Tuesday, February 16, 2010

The End of the Free Market: Who Wins the War Between States and Corporations?'s editorial of this book by Ian Bremmer, President of Eurasia Group reads:

"Understanding the rise of state capitalism and its threat to global free markets

The End of the Free Market details the growing phenomenon of state capitalism, a system in which governments drive local economies through ownership of market-dominant companies and large pools of excess capital, using them for political gain. This trend threatens America's competitive edge and the conduct of free markets everywhere.

An expert on the intersection of economics and politics, Ian Bremmer has followed the rise of state-owned firms in China, Russia, the Arab states of the Persian Gulf, Iran, Venezuela, and elsewhere. He demonstrates the growing challenge that state capitalism will pose for the entire global economy.

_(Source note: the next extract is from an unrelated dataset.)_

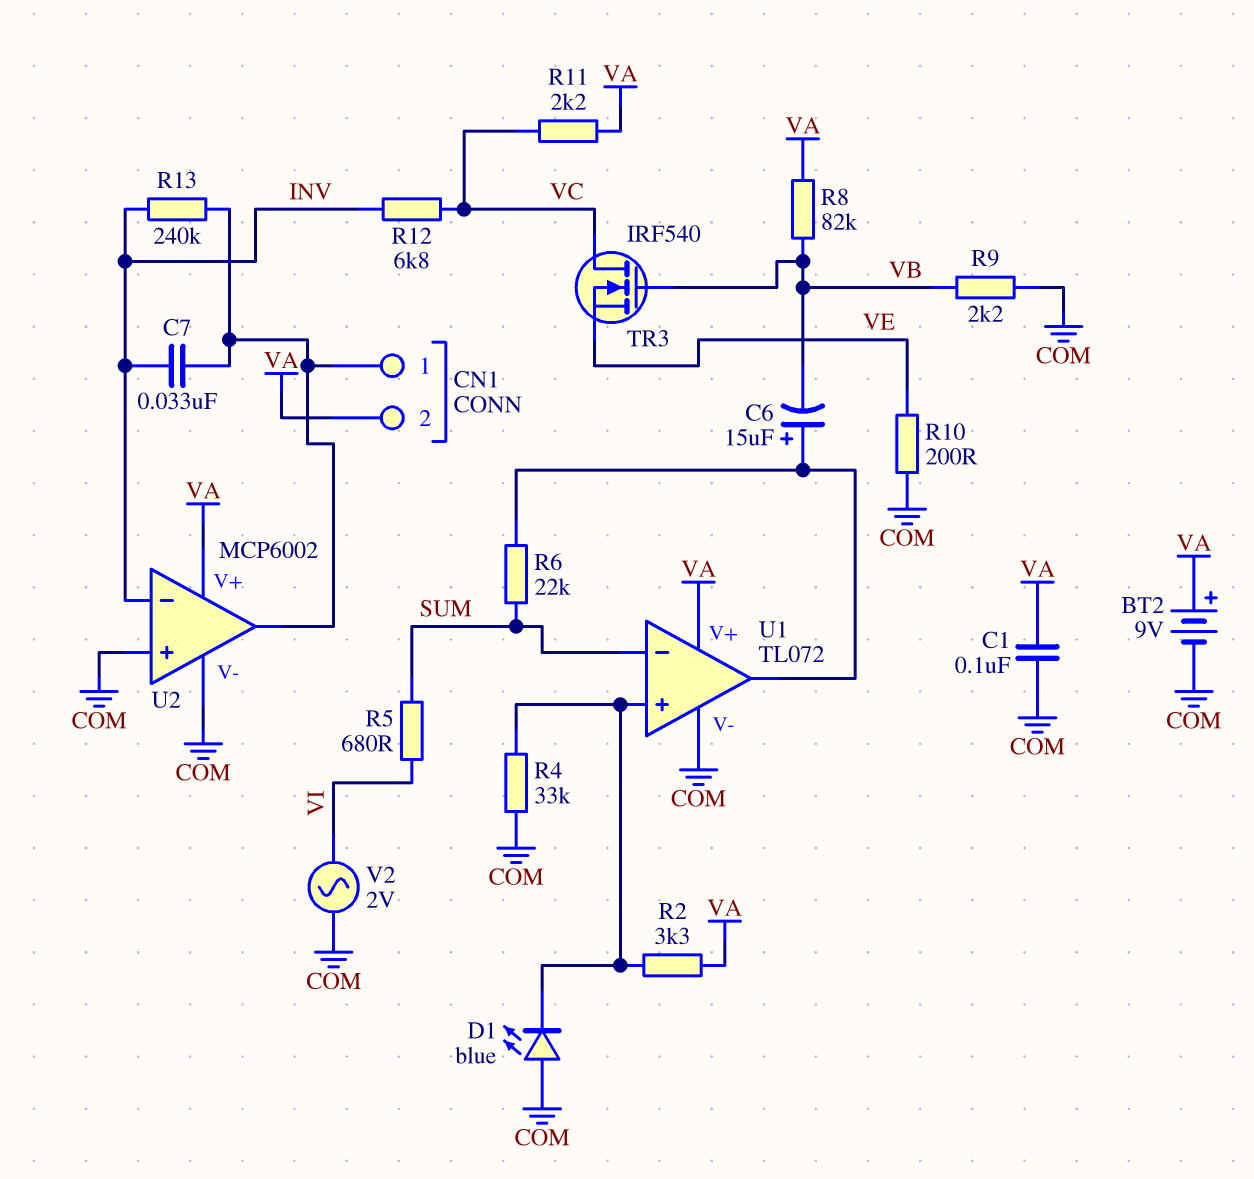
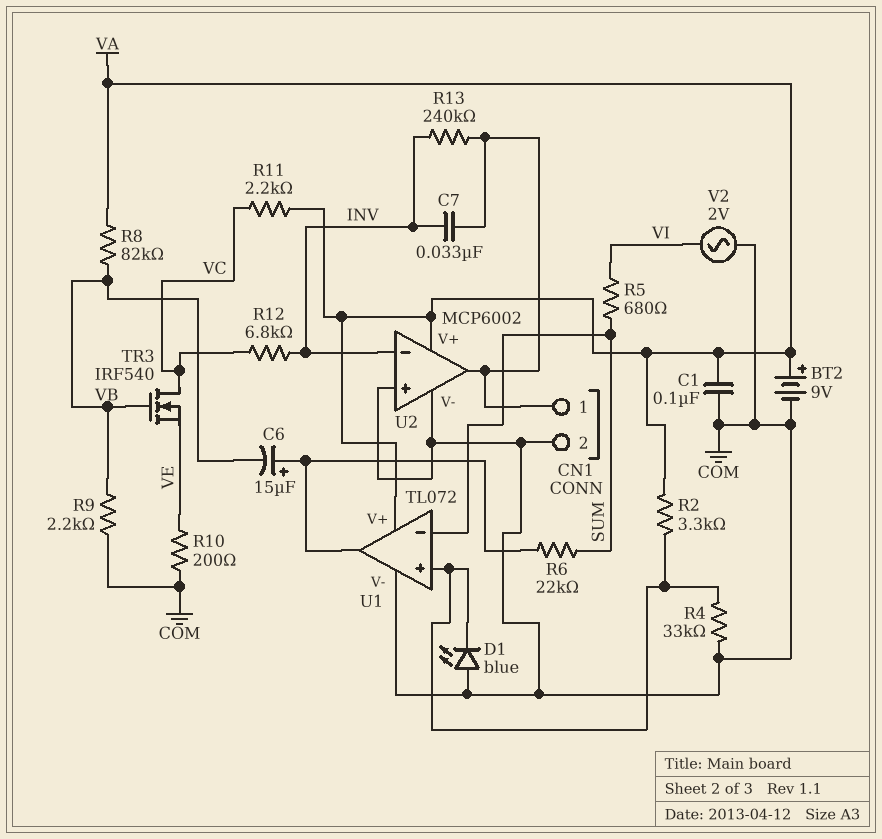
CN1 pin 2: VA -> COM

Among the questions addressed: Are we on the brink of a new kind of Cold War, one that pits competing economic systems in a battle for dominance? Can free market countries compete with state capitalist powerhouses over relations with countries that have elements of both systems-like India, Brazil, and Mexico? Does state capitalism have staying power?

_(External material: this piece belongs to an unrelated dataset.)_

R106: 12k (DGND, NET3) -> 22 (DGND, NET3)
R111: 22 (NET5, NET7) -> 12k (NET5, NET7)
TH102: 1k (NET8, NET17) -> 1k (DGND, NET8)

This guide to the next big global economic trend includes useful insights for investors, business leaders, policymakers, and anyone who wants to understand important emerging changes in international politics and the global economy. "

Sunday, February 14, 2010

Another global meltdown!

The unfolding debt drama of Greece could be the script for another Greek tragedy. As written in the Wall Street Journal, it begins, "The Greek Tragedy That Changed Europe"- Plutus, the Greek god of wealth, did not have an easy life. As the myth goes, Plutus wanted to grant riches only to the "the just, the wise, the men of ordered life." Zeus blinded him out of jealousy of mankind (and envy of the good), leaving Plutus to indiscriminately distribute his favors.

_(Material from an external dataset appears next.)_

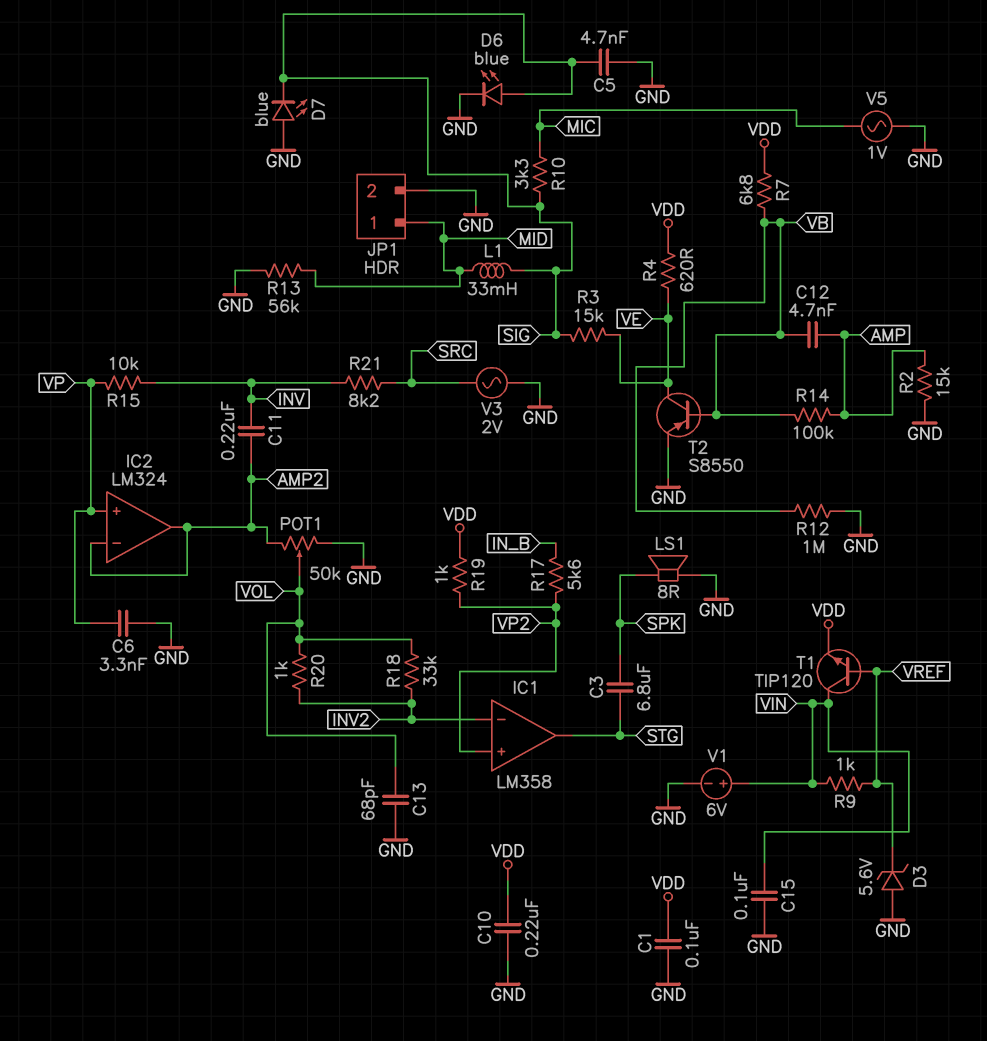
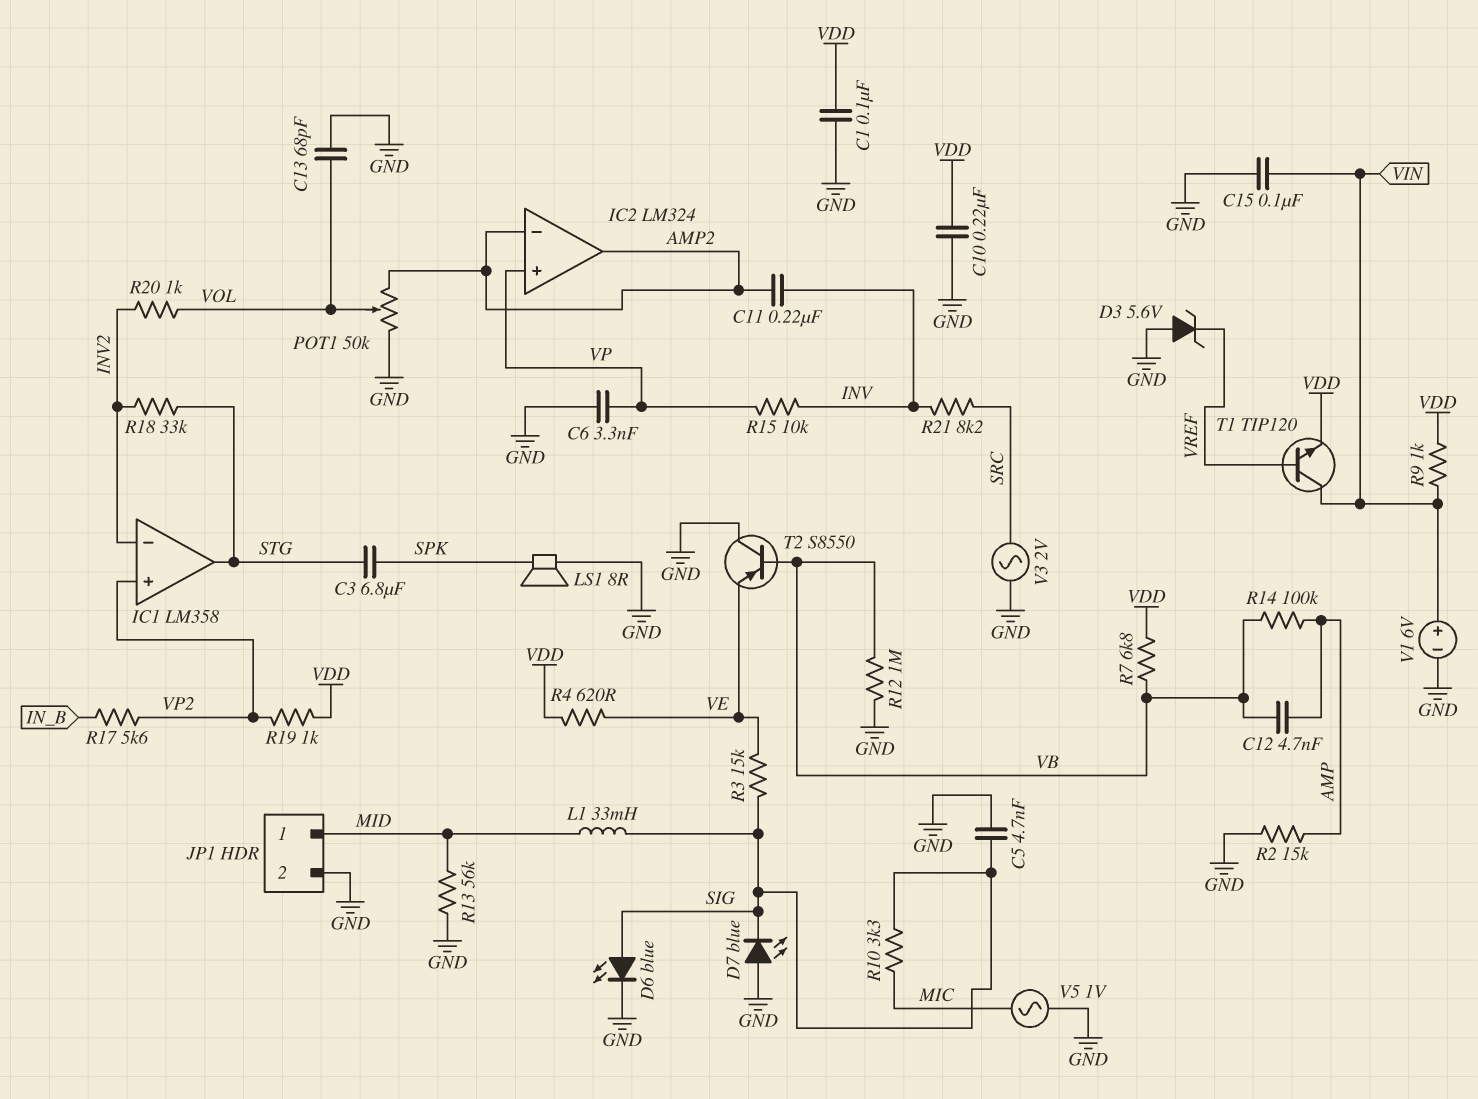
R9: 1k (VIN, VREF) -> 1k (VDD, VIN)
R18: 33k (INV2, VOL) -> 33k (INV2, STG)
T2: PNP S8550 (B VB, C VE, E GND) -> PNP S8550 (B VB, C GND, E VE)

Modern-day Greece may be just and wise, but it certainly has not had an ordered life. As a result, the great opportunity and wealth bestowed by European integration has been largely squandered. And lower interest rates over the past decade—brought down to German levels through Greece being allowed, rather generously, into the euro zone—led to little more than further deficits and a dangerous buildup of government debt.

Now Plutus wants his money back. Europe is entering unprepared into a serious economic crisis—and the nascent global recovery could easily collapse due to the unsustainable and Ponzi-like buildup of government debt in weaker countries."

Now Greece is teetering on the brink of bankruptcy. The European Union has formally announced that a bailout for Greece will be available if needed. EU economic leaders Germany and France and the European Central Bank have backed the bailout plan. Portugal, Spain and Italy have their problems of national debt and the Greece bailout could give the template they need to queue at EU headquarters in Brussels. Herman Van Rompuy, the EU's new president, has already called for the creation of an "economic government" that shifts responsibility for economic planning from national authorities to the "EU level".

In a parallel move, European Commission chief Jose Barroso said Brussels has treaty powers allowing it to take the reins of economic management. "This is a time for boldness. I believe that our economic and social situation demands a radical shift from the status quo. And the new Lisbon Treaty allows this," he said. "Economic policy isn't a national, but a European matter. No modern economy is an island. When a member state doesn't make reforms, others suffer because of that."

The headline of an article in the British paper The Telegraph reads, "Failure to save East Europe will lead to worldwide meltdown- The unfolding debt drama in Russia, Ukraine, and the EU states of Eastern Europe has reached acute danger point."

Greece is one of 16 countries that have so far adopted the 10-year-old euro currency, and these are nervous times for the EU Commission and the financial markets.